Artikel
Man ist immer so alt, wie man sich fühlt
Es herrscht Fachkräftemangel und auch der Nachwuchs kommt nicht nach. Ältere Menschen sollten gerade heute in unserer Gesellschaft hohes Ansehen genießen. Stattdessen klagen viele Senioren über negative Erfahrungen im Alltag, Vorurteile und Schmähungen. Über eine neue Studie der Antidiskriminierungsstelle des Bundes sprach TITANIC mit dem sehr alten Leiter der Studie Franz Möller (59).
TITANIC: Herr Möller, Sie sind der Leiter der jüngst publizierten Studie zum Thema Ageism, also zu Altersbildern und Altersdiskriminierung in Deutschland. Wie oft mussten Sie beim Verfassen der Studie aufs Klo?
MÖLLER: Was?
TITANIC: Herr Möller, KÖNNEN SIE MICH VERSTEHEN?!
MÖLLER: Ich verstehe Sie einwandfrei. Der Inhalt Ihrer Frage erschloss sich mir nicht.
TITANIC: So eine Studie ist ja auch mit Mühen verbunden. Kognitive Fähigkeiten lassen im Alter nach. Wie ist es Ihnen gelungen, sich so lange auf eine Sache zu konzentrieren?
MÖLLER: Ich muss doch bitten.
TITANIC: Sie machen das sehr gut.
MÖLLER: Wollen Sie vielleicht mal inhaltliche Fragen zur Studie stellen?
TITANIC: Sie sind ziemlich mürrisch. Behandeln Sie auch Altersstarsinn in Ihrer Studie?
MÖLLER: Also, in unserer Studie mit dem Titel Ageism …
TITANIC: Ihr Englisch ist recht gut. Ageism. Sehr gute Aussprache. Für Ihr Alter.
MÖLLER: In unserer Studie Ageism …
TITANIC: Waren Sie an der Westfront?
MÖLLER: Was?
TITANIC: Ihr Englisch.
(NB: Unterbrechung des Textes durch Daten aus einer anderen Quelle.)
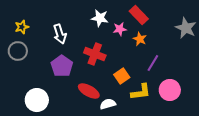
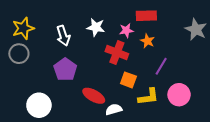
red rectangle: (139, 15) -> (146, 16), turned -48
white star: (100, 18) -> (96, 27), moved
yellow star: (22, 27) -> (23, 28), size x1.5
red cross: (95, 54) -> (117, 53), moved
orange square: (122, 76) -> (128, 80), turned -35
Waren Sie in amerikanischer oder britischer Kriegsgefangenschaft?
MÖLLER: Ich bin 59.
TITANIC: Waren Sie?
MÖLLER: Wir wollten uns über die Studie unterhalten.
TITANIC: Wie hieß die noch?
MÖLLER: Die Studie mit dem Titel Ageism …
TITANIC: Great! Excellent!
MÖLLER: Wir haben uns auf jeden Fall dort mit Diskriminierungserfahrungen von älteren Menschen in Deutschland beschäftigt und mittels Umfragen Ergebnisse erzielt.
TITANIC: Diese Umfragen – wie liefen die ab?
MÖLLER: Es war eine klassische Telefonbefragung. Das ist gängige Praxis in der empirischen Sozialforschung.
TITANIC: Mit Wählscheibe, ja?
MÖLLER: Auf jeden Fall stellte sich als ein wichtiges Ergebnis heraus, dass ältere Menschen oftmals unter negativen Stereotypen und Generalisierungen leiden.
TITANIC: Weil verbitterte Alte halt immer was zu meckern haben.
MÖLLER: Wissen Sie, Altersdiskriminierung kann sich ebenso im Sprachgebrauch äußern.
TITANIC: Beispiel?
MÖLLER: Verbitterte Alte.
TITANIC: Seien Sie nicht so verknattert, Opa!
MÖLLER: Ich möchte das Interview an dieser Stelle abbrechen.
TITANIC: Die Residenz ruft?
MÖLLER: Sagen Sie mal, also, darf ich fragen, wie alt Sie sind?
TITANIC: Man ist immer so alt, wie man sich fühlt.